The $20 million commitment also includes funding for Perinatal Anxiety & Depression Australia (PANDA) to deliver a free Intensive Care Coordination service for Queensland families, on top of the existing free Helpline service.
This includes ongoing counselling, consultation, and support to access local services for expecting new parents experiencing complex mental health and wellbeing challenges.
CEO of Perinatal Anxiety & Depression Australia (PANDA) Julie Borninkhof said the funding means PANDA can provide more intensive specialised care for more vulnerable families and those experiencing more complex mental health conditions.
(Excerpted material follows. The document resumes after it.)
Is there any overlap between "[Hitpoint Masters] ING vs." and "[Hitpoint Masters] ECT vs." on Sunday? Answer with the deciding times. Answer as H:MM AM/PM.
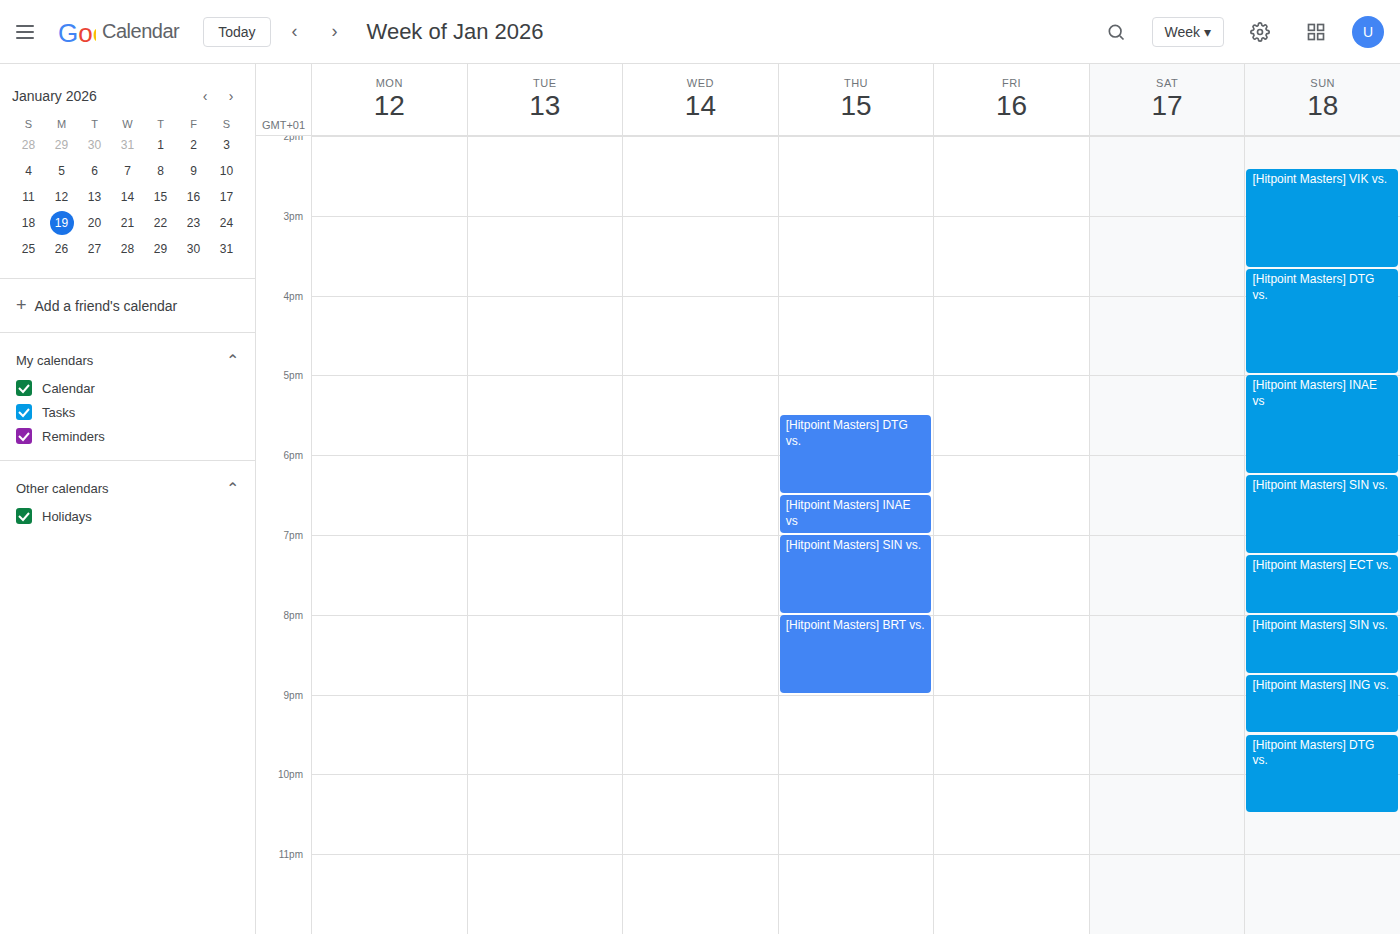
"[Hitpoint Masters] ECT vs." ends at 8:00 PM and "[Hitpoint Masters] ING vs." starts at 8:45 PM -- no overlap.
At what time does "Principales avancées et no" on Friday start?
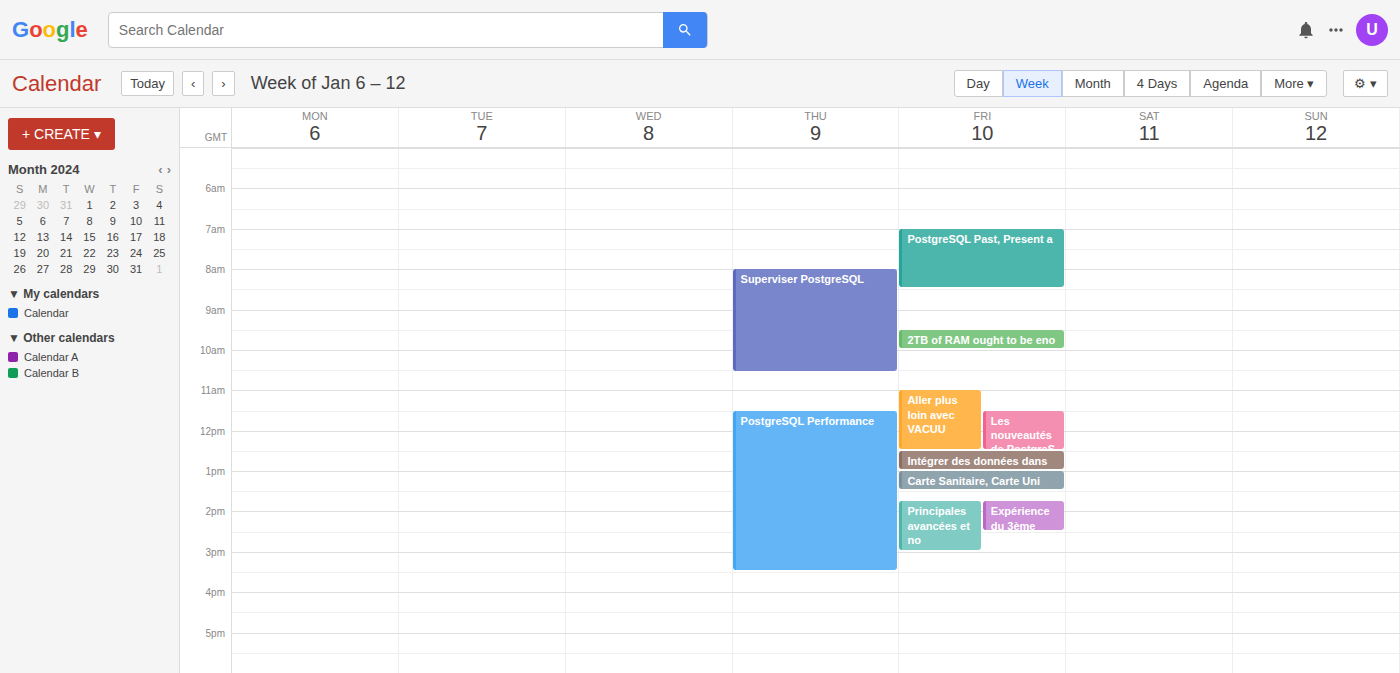
1:45 PM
“They have greater access to counsellors for a longer period and can work with other health care providers supporting the family,” she said.
“Funding also provides increased support to healthcare providers to improve practice and referral pathways for families.
“Everyone needs help at some point in their lives, and everyone deserves compassion and support.”
Peach Tree Perinatal Wellness will also receive funding across five years to deliver peer-led support groups to women and their families experiencing perinatal mental health problems.
CEO of Peach Tree Viv Kissane OAM said it is important to speak up early when it comes to changes in our mental health.
“Peach Tree provides free, friendly support groups and parenting programs and helps connect parents who are experiencing the same thing,” she said.
“The time during pregnancy, birthing a baby and raising a young child is fraught with changes and experiences which are life changing.
“Introducing a new family member is an incredibly profound event for any family, and it is very common for parents to feel overwhelmed and stressed.
“It is also a time of life where experiences of mental health concerns such as ante or postnatal depression and anxiety, PTSD and other mental health conditions are very common – this is something no parent should feel ashamed of.”
This funding announcement coincides with Perinatal Mental Health Week (12 to 18 November), an awareness campaign to increase community knowledge about mental health during the perinatal period. Research suggests that around 15 to 22 per cent of women experience anxiety and/or depression either during pregnancy or following the birth of their baby, or both.